新潟市中央区保護司会研修会
テーマ 臨床実験
新潟刑務所ディスクジョッキーを担当して
H23.2.12日 会場新潟ユニゾンプラザ
新潟刑務所篤志面接委員 東光寺住職 石曽根高道
何に対しても、不満が出なければ人生満点。「学はまねる」先人のまねをして、自分の物に成ったときそれを土台に新たな発見がある。それが奥義であり覚りである。
講演をまえにストレスを感じる、世間では一番ストレスの感じることは 人前でお話をすることだそうです。
もう二度と会うことのない人の前で話すならまだよいですが、究極のボランテア保護司を拝命されてご活躍されておられる大先輩の前に立つだけでもストレスが溜まる、そして東光寺は3Mの積雪、共に重圧として掛かっておりましたことお心に留めて置いていただけたら幸せです。
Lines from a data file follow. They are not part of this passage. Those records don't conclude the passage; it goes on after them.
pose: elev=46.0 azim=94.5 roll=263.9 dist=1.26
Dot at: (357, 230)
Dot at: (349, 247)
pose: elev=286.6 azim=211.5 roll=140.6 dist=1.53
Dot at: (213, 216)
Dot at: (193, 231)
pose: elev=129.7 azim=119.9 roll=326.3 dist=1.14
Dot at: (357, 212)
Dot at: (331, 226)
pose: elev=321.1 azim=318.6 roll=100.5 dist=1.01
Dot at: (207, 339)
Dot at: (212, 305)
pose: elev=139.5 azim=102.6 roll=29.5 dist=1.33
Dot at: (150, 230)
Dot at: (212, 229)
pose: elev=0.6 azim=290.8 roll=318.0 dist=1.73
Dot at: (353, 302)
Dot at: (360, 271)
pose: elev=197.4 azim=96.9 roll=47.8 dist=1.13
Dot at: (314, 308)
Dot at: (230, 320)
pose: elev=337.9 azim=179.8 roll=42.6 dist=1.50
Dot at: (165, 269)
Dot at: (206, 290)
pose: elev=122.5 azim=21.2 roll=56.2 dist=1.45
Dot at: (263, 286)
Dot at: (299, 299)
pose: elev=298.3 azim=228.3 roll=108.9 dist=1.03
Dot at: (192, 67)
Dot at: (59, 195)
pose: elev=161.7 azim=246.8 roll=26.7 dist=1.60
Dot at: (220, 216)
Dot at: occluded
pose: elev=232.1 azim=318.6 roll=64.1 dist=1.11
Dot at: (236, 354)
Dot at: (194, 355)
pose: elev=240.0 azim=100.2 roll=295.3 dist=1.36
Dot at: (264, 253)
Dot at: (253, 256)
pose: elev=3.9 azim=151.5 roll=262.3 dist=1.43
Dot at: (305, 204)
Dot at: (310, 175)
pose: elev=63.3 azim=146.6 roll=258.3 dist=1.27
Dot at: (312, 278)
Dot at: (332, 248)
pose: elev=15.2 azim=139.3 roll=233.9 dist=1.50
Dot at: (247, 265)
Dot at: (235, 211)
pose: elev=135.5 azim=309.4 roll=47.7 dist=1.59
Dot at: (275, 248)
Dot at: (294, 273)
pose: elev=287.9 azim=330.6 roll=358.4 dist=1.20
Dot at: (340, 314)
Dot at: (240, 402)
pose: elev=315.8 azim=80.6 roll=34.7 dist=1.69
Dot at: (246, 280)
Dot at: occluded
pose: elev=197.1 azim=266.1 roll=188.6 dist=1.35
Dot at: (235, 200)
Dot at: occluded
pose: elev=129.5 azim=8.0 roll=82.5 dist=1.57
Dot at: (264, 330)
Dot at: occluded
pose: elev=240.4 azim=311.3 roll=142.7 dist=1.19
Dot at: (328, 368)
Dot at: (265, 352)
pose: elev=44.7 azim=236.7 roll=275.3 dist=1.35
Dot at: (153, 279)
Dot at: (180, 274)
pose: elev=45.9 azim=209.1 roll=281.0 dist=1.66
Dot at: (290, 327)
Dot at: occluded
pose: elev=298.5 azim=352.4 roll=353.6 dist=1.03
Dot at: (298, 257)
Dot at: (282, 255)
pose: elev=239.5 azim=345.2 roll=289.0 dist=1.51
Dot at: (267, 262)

刑務所DJを担当することになったのはBSNとの出逢いでした。受ける条件は人権・後はすべてお任せ、番組名からすべての企画運営をしてくれといわれ、BSNではデレクターの声がストレスを溜めるハイ・コマーシャルは入ります「10秒前」スポンサーからこの商品を宣伝してくれと言われれば、どんな商品でもすばらしいといわなければ、スポンサーは逃げてしまうから。
そんなしがらみのない番組つくりは魅力がありました。
力のある方の影響力が及ばないということはストレスがない。
私の望む刑務所の三要素とは。1、罪をおかし連行された同じ境遇の仲間が居る、2、そこでは自分の成長が見える、3、自分の創意工夫が認められる、聞いてくれる人が居る。これがDJのもっとも目指すところ。
そのサンガ(集団)に居ることでハッピーになる、そういう言葉はどこかで聞いたことのある言葉だ、私なりに考えて考えて思いついたのが、八十八霊場だ。
お遍路として発願し一大事決心して参加する、それはそのサンガに仲間入りができ、それによりハッピーになる。そこに加わることで自分の成長が見え、自分なりの発見を認めてくれる仏さまがいて仲間がいて宿坊がある。弘法大師の一大イベントであり、そのイベントで1千年もの長き時代を何十代も八十八箇所に携わった方々がおまんまを食べてこられたのは事実です。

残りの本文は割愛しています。